In the present study, giardiasis was the difference in the observed results as evidenced by the parasitic treatment. This finding is supported by both the non-significant increase in the mean serum zinc levels from baseline to six months after in the Giardia-free group and the significant larger increased serum zinc value observed in the Giardia-infected group than in the Giardia-free group. Although the association between malabsorption and giardiasis is well documented, little is known about the giardiasis-zinc interaction. Recently, two studies from Turkey [15, 16] showed that Giardia-infected groups of children (45 and 34 respectively), 2 yr to 14 yr old, had lower mean serum zinc levels than their matched Giardia-free group (10.3 μmol/L vs. 220.2 μmol/L, and 16.7 μmol/L vs. 20.8 μmol/L, respectively). Another study from Turkey [17] found a significant increase in the mean serum zinc levels after treatment (8.7 μmol/L vs. 14.8 μmol/L) in 20 Giardia-infected children of ages 3 mo to 14 yr. In contrast, a Spanish study [18] found no change in the mean serum zinc levels before (14.1 μmol/L) and three months after treatment (14.1 μmol/L) in 25 Giardia-infected children of ages 6 yr to 9 yr. It must be remarked that the Turkish and Spanish children were from low and medium socioeconomic levels respectively, and the baseline means for serum zinc in the Turkish children were lower than in the Spanish children. The children in our study were from low socioeconomic level, and showed a mean serum zinc level at baseline similar to that of the Spanish children. In addition, the mean serum zinc levels were always above 10.7 μmol/L. On the other hand, it is possible that a no detected increase in zinc intake due to a raised awareness of the issue in mothers during the study course could have been related to the increased serum zinc levels in these children. However, recalls revealed no zinc supplementation or increased food intake in this study. In addition, the main foods recognized as major zinc contributors to the children's diets were milk, corn tortilla, ground beef, eggs, sausage, flour tortilla, beans, cheese and chicken, and they were invariably present in the recalls collected at baseline and follow-up.

How zinc metabolism is compromised by G. intestinalis is not well known, but it is hypothesized that the increased intestinal absorption of zinc associated with anti-Giardia treatment may be explained by the restoration of intestinal mucosa that had been impaired by giardiasis [46]. However, our cross-sectional data analysis showed no significant differences between the Giardia-free and the Giardia-infected groups in this study.
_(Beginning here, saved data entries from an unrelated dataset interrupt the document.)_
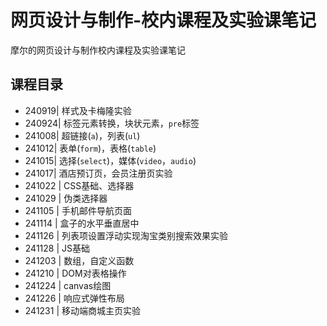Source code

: # 网页设计与制作-校内课程及实验课笔记
摩尔的网页设计与制作校内课程及实验课笔记
## 课程目录
* 240919| 样式及卡梅隆实验
* 240924| 标签元素转换，块状元素，`pre`标签
* 241008| 超链接(`a`)，列表(`ul`)
* 241012| 表单(`form`)，表格(`table`)
* 241015| 选择(`select`)，媒体(`video`，`audio`)
* 241017| 酒店预订页，会员注册页实验
* 241022 | CSS基础、选择器
* 241029 | 伪类选择器
* 241105 | 手机邮件导航页面
* 241114 | 盒子的水平垂直居中
* 241126 | 列表项设置浮动实现淘宝类别搜索效果实验
* 241128 | JS基础
* 241203 | 数组，自定义函数
* 241210 | DOM对表格操作
* 241224 | canvas绘图
* 241226 | 响应式弹性布局
* 241231 | 移动端商城主页实验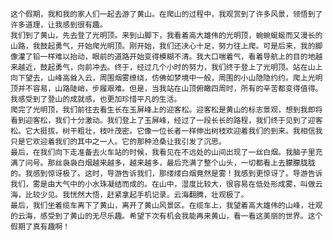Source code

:     这个假期，我和我的家人们一起去游了黄山。在爬山的过程中，我观赏到了许多风景，领悟到了许多道理，让我感到很有趣。
    我们到了黄山，先去登了光明顶。来到山脚下，我看着高大雄伟的光明顶，蜿蜿蜒蜒而又漫长的山路，我鼓起勇气，开始爬光明顶。刚开始，我们还决心十足，努力往上爬。可是后来，我的脚像灌了铅一样难以抬动，眼前的道路开始变得模糊不清。我大口喘着气，看着导航上的目的地越来越近，鼓起勇气，向前冲去。终于，经过几个小时的努力，我们终于登上了光明顶。站在山上向下望去，山峰高耸入云，周围烟雾缭绕，仿佛如梦境中一般，周围的小山隐隐约约。爬上光明顶并不容易，山路陡峭，步履艰难。但是，当我站在山顶俯瞰四周时，所有的辛苦都变得值得。我感受到了登山的成就感，也更加珍惜平凡的生活。
    爬完了光明顶，我们前往去看生长在玉屏峰上的迎客松。迎客松是黄山的标志景观，想到我即将看到迎客松，我们十分激动。我们登上了玉屏峰，经过了一段长长的路程，我们终于见到了迎客松。它大挺拔，树干粗壮，枝叶茂密。它像一位长者一样伸出树枝欢迎着我们的到来。我相信我只是它欢迎着我们的其中之一人。它的那种沧桑让我引发了沉思。
    最后，在我们向下走准备去火车站的时候，我看见在不远处的山间出现了一丝白烟。我脑子里充满了问号。那丝袅袅白烟越来越多，越来越多，最后充满了整个山头，一切都看上去朦朦胧胧的。我感到惊讶极了。这时，导游告诉我们，那缕缕白烟竟然是雾！我感到更惊讶了。导游告诉我们，雾是由大气中的小水珠凝结而成的。在山中，湿度比较大，很容易在低处形成雾，叫做云海，比较少见。我恍然大悟，赶紧拿起手机记录。云海翻腾，壮观极了。
    最后，我们坐着缆车离下了黄山，离开了黄山风景区。在缆车上，我望着高大雄伟的山峰，壮观的云海，感受到了黄山的无尽乐趣。希望下次有机会我能再来黄山，看一看这美丽的世界。这个假期了真有趣啊！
Although some limitations in the cross-sectional analysis may explain these findings: a) The distinction between the Giardia-free and Giardia-infected groups may hide the real association between giardiasis and low serum zinc, because all the children could have been infected with Giardia sometime prior to this study. b) If Giardia-free children showed no infection because of recent treatment, their serum zinc levels might yet not have been restored to a point significantly different from that in the Giardia-infected children. c) The duration of the Giardia infection may not have been long enough to significantly decrease the serum zinc levels in the Giardia-infected children. d) The sample size may not have been large enough to find a significant difference between the groups. Despite this, the validity of this study was supported by the findings of the longitudinal data analysis in the Giardia-infected and Giardia-free groups.

Conclusion

Causes of zinc deficiency may be multifactorial. However, results from this study show that giardiasis may be a risk factor for zinc deficiency in the schoolchildren from northwestern Mexico. Other studies are required to elucidate the pathological mechanism implicated in the zinc-giardiasis interaction. More information about zinc levels in the Mexican population is required to redesign current national strategies for parasitic control, micronutrient supplementation and food fortification, in order to improve the quality of life of vulnerable populations.